*** Material to process ***

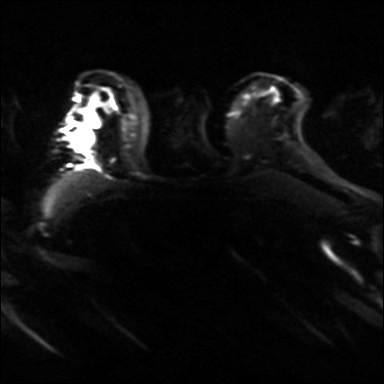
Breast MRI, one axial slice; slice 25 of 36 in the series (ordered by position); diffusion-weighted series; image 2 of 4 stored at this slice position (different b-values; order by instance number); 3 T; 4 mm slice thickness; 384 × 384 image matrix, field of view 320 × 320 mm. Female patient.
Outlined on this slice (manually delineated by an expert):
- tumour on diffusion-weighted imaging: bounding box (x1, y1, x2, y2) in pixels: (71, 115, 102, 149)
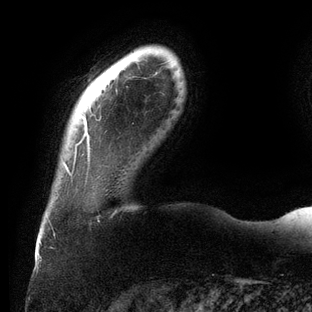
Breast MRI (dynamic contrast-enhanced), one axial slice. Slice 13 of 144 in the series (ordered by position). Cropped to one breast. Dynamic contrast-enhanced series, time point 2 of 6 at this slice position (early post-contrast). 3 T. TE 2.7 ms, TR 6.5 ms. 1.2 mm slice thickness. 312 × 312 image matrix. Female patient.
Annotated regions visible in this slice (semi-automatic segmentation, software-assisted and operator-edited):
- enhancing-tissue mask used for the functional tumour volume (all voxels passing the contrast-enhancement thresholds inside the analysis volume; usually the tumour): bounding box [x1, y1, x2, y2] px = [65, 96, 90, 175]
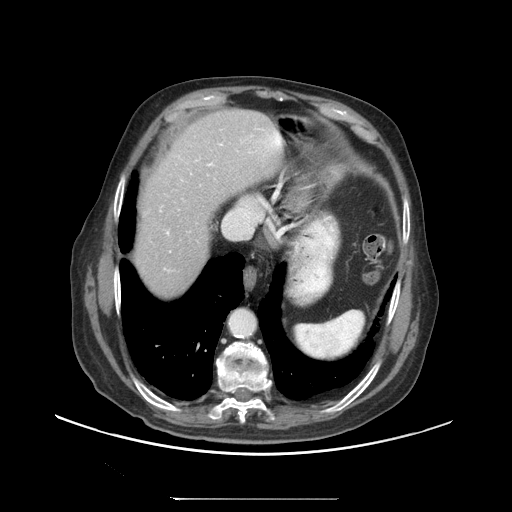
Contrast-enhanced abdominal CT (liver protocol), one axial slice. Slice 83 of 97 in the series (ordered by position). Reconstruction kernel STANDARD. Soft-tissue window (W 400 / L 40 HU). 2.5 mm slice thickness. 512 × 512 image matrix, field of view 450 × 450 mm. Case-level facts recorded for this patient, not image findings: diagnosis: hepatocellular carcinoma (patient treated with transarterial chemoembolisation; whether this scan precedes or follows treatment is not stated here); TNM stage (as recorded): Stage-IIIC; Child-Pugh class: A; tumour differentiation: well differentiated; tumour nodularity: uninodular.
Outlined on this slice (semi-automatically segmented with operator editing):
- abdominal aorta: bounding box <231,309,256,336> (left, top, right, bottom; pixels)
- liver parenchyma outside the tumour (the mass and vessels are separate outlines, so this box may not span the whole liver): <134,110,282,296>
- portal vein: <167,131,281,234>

*** End of Material to process ***
*** Material to process ***

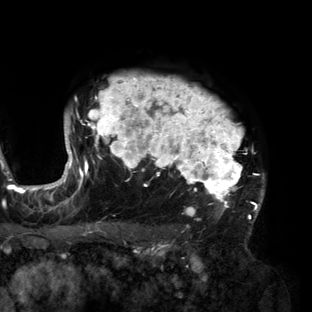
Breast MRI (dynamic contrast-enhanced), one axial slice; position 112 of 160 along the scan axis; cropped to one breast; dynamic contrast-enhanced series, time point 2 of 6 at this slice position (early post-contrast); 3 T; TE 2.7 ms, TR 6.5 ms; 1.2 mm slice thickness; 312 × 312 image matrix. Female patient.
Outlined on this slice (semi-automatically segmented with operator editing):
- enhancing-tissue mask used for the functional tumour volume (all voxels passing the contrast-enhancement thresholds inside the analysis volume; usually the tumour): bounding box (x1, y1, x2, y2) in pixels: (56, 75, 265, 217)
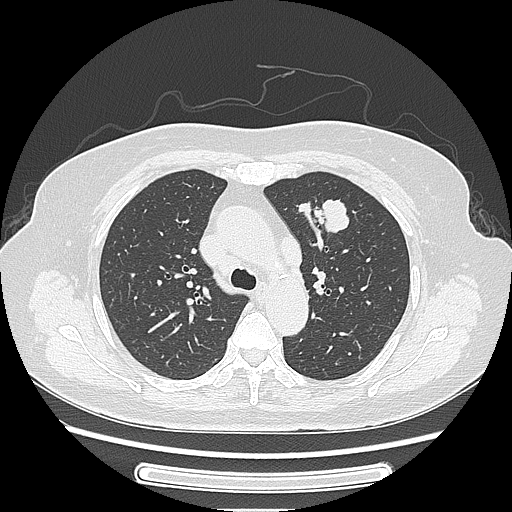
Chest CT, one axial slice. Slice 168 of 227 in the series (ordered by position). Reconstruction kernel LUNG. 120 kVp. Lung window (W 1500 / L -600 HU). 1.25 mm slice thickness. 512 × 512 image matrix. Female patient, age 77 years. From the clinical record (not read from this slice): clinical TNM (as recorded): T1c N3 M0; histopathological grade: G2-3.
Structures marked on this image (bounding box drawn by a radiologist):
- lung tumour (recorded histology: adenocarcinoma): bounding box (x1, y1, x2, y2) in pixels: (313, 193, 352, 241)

*** End of Material to process ***

Return, exactly as they stand, the lines above from the one with "Breast MRI, one" to the one with "Breast MRI (dynamic contrast-enhanced), one axial slice.", omitting any pictures among them.

### Solution to the problem
Breast MRI, one axial slice; slice 25 of 36 in the series (ordered by position); diffusion-weighted series; image 2 of 4 stored at this slice position (different b-values; order by instance number); 3 T; 4 mm slice thickness; 384 × 384 image matrix, field of view 320 × 320 mm. Female patient.
Outlined on this slice (manually delineated by an expert):
- tumour on diffusion-weighted imaging: bounding box (x1, y1, x2, y2) in pixels: (71, 115, 102, 149)
Breast MRI (dynamic contrast-enhanced), one axial slice. Slice 13 of 144 in the series (ordered by position). Cropped to one breast. Dynamic contrast-enhanced series, time point 2 of 6 at this slice position (early post-contrast). 3 T. TE 2.7 ms, TR 6.5 ms. 1.2 mm slice thickness. 312 × 312 image matrix. Female patient.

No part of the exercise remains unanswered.